Derrick Crimmins froze. Turned around. The look on his owlish face was odd: surprised-betrayed.

Then the flush of rage. “This is a private shoot. Where’s your pass?”

“Drop your hand, Crimmins. Do it now!”

“Oh,” said Crimmins. “You talk so I’m supposed to listen, asshole?”

“Drop it, Crimmins, this is the last time- ”

Crimmins said, “Okay, you win.”

He shrugged. The lipless mouth curved upward “Oh well,” he said.

He lunged for the fishing line. Milo shot him in the smile.

41.

THE EXPLORER SHOWED up on a Hollywood Division want list. Stolen from a strip mall at Western and Sunset two months before. In the rear storage area were five sets of license plates, three phony registrations, two videocams, a dozen cassettes, candy wrappers, soda cans. Wedged in the spare-tire case, barbiturates, Thorazine, methamphetamine.

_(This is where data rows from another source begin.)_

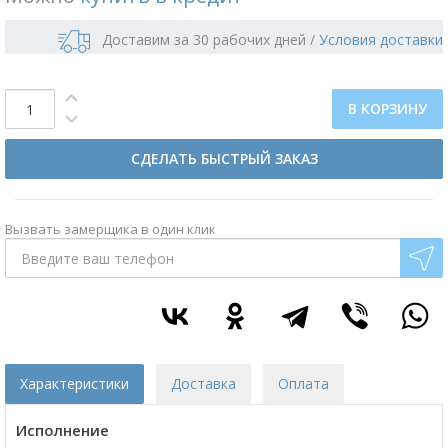
Доставим за 30 рабочих дней
/
Условия доставки
В КОРЗИНУ
СДЕЛАТЬ БЫСТРЫЙ ЗАКАЗ
Вызвать замерщика в один клик
Характеристики
Доставка
Оплата
Исполнение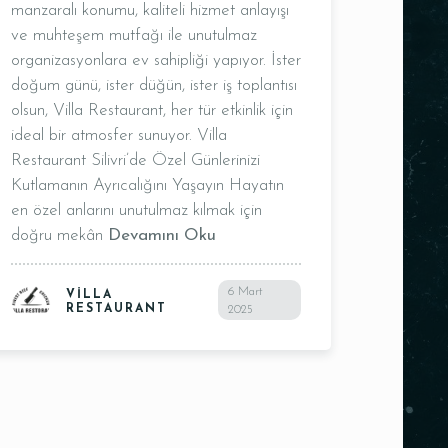
manzaralı konumu, kaliteli hizmet anlayışı
ve muhteşem mutfağı ile unutulmaz
organizasyonlara ev sahipliği yapıyor. İster
doğum günü, ister düğün, ister iş toplantısı
olsun, Villa Restaurant, her tür etkinlik için
ideal bir atmosfer sunuyor. Villa
Restaurant Silivri’de Özel Günlerinizi
Kutlamanın Ayrıcalığını Yaşayın Hayatın
en özel anlarını unutulmaz kılmak için
doğru mekân
Devamını Oku
6 Mart
VILLA
RESTAURANT
2025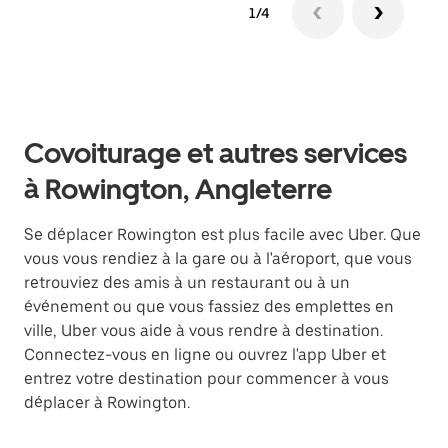
1/4
Covoiturage et autres services
à Rowington, Angleterre
Se déplacer Rowington est plus facile avec Uber. Que
vous vous rendiez à la gare ou à l'aéroport, que vous
retrouviez des amis à un restaurant ou à un
événement ou que vous fassiez des emplettes en
ville, Uber vous aide à vous rendre à destination.
Connectez-vous en ligne ou ouvrez l'app Uber et
entrez votre destination pour commencer à vous
déplacer à Rowington.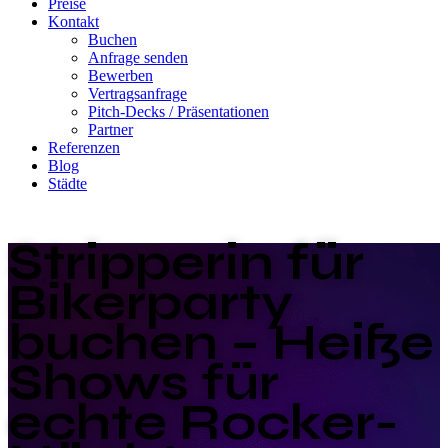
Preise
Kontakt
Buchen
Anfrage senden
Bewerben
Vertragsanfrage
Pitch-Decks / Präsentationen
Partner
Referenzen
Blog
Städte
Stripperin für
Bikerparty
buchen – Heiße
Shows für
echte Rocker-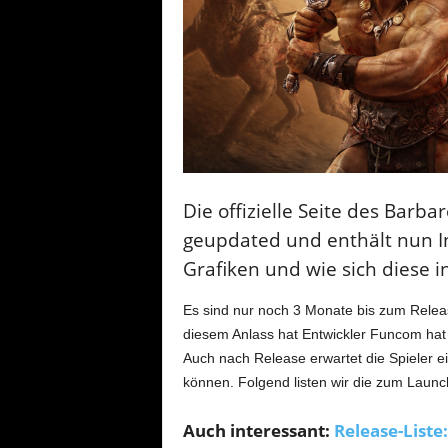
Die offizielle Seite des Barba
geupdated und enthält nun I
Grafiken und wie sich diese i
Es sind nur noch 3 Monate bis zum Relea
diesem Anlass hat Entwickler Funcom hat
Auch nach Release erwartet die Spieler ei
können. Folgend listen wir die zum Laun
Auch interessant:
Release-Liste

Hedy Haupt was traced to a family in Yuma, Arizona. Father’s whereabouts unknown,

Welfare Department clerk mother, one brother who worked for the Phoenix fire department. Hedy had earned a B average during her first three years at Yuma High, played a starring role on the track and basketball teams. After she “fell in with a bad crowd” during her senior year, her grades had plummeted and she’d dropped out, earned a GED, gotten a job at Burger King, run away. During the ensuing eight years, her mother had seen her twice, once for Christmas five years ago, then a one-week visit last year, during which she’d been accompanied by a boyfriend named Griff.

“Had a bad feeling about him,” Mrs. Haupt told Milo. “Carried a camera around and did nothing but take our picture. Wore nothing but black, like someone died.”

Milo and Mike Whitworth found the tapes while excavating the mounds of stolen goods in the garage at Orange Drive. Sixteen cassettes in black plastic cases, buried under thousands of dollars’ worth of motion picture gear that Derrick Crimmins had lacked the will, or the ability, to master.